╭─ Exercise data

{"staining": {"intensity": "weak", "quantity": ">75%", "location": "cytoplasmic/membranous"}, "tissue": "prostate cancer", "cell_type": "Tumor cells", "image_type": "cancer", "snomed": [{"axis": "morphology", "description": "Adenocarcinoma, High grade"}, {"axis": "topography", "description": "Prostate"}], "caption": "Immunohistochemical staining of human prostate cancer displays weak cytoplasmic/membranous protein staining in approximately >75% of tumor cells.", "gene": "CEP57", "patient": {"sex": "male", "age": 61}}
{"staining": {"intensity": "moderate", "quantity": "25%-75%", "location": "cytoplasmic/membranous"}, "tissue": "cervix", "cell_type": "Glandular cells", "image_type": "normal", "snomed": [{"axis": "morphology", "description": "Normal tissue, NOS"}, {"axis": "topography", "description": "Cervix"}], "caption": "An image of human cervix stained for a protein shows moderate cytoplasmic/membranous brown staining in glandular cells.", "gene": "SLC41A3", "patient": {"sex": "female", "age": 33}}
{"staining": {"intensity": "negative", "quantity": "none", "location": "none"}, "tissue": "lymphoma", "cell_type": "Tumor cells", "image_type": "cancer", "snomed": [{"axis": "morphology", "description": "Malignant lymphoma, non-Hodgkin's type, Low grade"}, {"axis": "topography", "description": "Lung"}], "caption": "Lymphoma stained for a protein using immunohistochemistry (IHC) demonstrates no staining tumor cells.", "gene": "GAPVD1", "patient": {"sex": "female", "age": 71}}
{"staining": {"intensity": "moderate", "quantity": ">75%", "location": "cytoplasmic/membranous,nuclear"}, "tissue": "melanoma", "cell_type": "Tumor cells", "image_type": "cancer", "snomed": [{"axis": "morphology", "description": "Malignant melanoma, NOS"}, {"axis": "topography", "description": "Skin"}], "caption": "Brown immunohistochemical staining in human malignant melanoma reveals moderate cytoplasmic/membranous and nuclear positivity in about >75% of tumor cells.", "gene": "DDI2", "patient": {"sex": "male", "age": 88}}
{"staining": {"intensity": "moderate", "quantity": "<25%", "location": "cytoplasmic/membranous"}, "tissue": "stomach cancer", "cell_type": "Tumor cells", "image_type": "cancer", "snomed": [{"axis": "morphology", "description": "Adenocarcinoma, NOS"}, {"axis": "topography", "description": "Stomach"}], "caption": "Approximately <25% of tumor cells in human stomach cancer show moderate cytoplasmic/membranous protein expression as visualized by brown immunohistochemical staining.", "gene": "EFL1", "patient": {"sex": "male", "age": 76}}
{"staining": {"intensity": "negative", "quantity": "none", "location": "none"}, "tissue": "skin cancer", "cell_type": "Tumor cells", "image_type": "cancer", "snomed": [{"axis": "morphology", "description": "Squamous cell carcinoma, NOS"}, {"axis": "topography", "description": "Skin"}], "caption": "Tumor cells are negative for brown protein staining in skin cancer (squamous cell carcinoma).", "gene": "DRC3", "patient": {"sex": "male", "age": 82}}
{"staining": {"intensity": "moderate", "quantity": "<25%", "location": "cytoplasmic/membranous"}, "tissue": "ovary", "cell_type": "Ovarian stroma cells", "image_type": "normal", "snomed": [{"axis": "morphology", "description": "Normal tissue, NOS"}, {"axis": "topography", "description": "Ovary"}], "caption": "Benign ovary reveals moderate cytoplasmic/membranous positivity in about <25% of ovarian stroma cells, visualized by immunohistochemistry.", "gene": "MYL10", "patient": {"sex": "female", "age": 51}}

╰─

§ **To do**
Using the listing above, print every entry verbatim.

§ **Written reply**
{"staining": {"intensity": "weak", "quantity": ">75%", "location": "cytoplasmic/membranous"}, "tissue": "prostate cancer", "cell_type": "Tumor cells", "image_type": "cancer", "snomed": [{"axis": "morphology", "description": "Adenocarcinoma, High grade"}, {"axis": "topography", "description": "Prostate"}], "caption": "Immunohistochemical staining of human prostate cancer displays weak cytoplasmic/membranous protein staining in approximately >75% of tumor cells.", "gene": "CEP57", "patient": {"sex": "male", "age": 61}}
{"staining": {"intensity": "moderate", "quantity": "25%-75%", "location": "cytoplasmic/membranous"}, "tissue": "cervix", "cell_type": "Glandular cells", "image_type": "normal", "snomed": [{"axis": "morphology", "description": "Normal tissue, NOS"}, {"axis": "topography", "description": "Cervix"}], "caption": "An image of human cervix stained for a protein shows moderate cytoplasmic/membranous brown staining in glandular cells.", "gene": "SLC41A3", "patient": {"sex": "female", "age": 33}}
{"staining": {"intensity": "negative", "quantity": "none", "location": "none"}, "tissue": "lymphoma", "cell_type": "Tumor cells", "image_type": "cancer", "snomed": [{"axis": "morphology", "description": "Malignant lymphoma, non-Hodgkin's type, Low grade"}, {"axis": "topography", "description": "Lung"}], "caption": "Lymphoma stained for a protein using immunohistochemistry (IHC) demonstrates no staining tumor cells.", "gene": "GAPVD1", "patient": {"sex": "female", "age": 71}}
{"staining": {"intensity": "moderate", "quantity": ">75%", "location": "cytoplasmic/membranous,nuclear"}, "tissue": "melanoma", "cell_type": "Tumor cells", "image_type": "cancer", "snomed": [{"axis": "morphology", "description": "Malignant melanoma, NOS"}, {"axis": "topography", "description": "Skin"}], "caption": "Brown immunohistochemical staining in human malignant melanoma reveals moderate cytoplasmic/membranous and nuclear positivity in about >75% of tumor cells.", "gene": "DDI2", "patient": {"sex": "male", "age": 88}}
{"staining": {"intensity": "moderate", "quantity": "<25%", "location": "cytoplasmic/membranous"}, "tissue": "stomach cancer", "cell_type": "Tumor cells", "image_type": "cancer", "snomed": [{"axis": "morphology", "description": "Adenocarcinoma, NOS"}, {"axis": "topography", "description": "Stomach"}], "caption": "Approximately <25% of tumor cells in human stomach cancer show moderate cytoplasmic/membranous protein expression as visualized by brown immunohistochemical staining.", "gene": "EFL1", "patient": {"sex": "male", "age": 76}}
{"staining": {"intensity": "negative", "quantity": "none", "location": "none"}, "tissue": "skin cancer", "cell_type": "Tumor cells", "image_type": "cancer", "snomed": [{"axis": "morphology", "description": "Squamous cell carcinoma, NOS"}, {"axis": "topography", "description": "Skin"}], "caption": "Tumor cells are negative for brown protein staining in skin cancer (squamous cell carcinoma).", "gene": "DRC3", "patient": {"sex": "male", "age": 82}}
{"staining": {"intensity": "moderate", "quantity": "<25%", "location": "cytoplasmic/membranous"}, "tissue": "ovary", "cell_type": "Ovarian stroma cells", "image_type": "normal", "snomed": [{"axis": "morphology", "description": "Normal tissue, NOS"}, {"axis": "topography", "description": "Ovary"}], "caption": "Benign ovary reveals moderate cytoplasmic/membranous positivity in about <25% of ovarian stroma cells, visualized by immunohistochemistry.", "gene": "MYL10", "patient": {"sex": "female", "age": 51}}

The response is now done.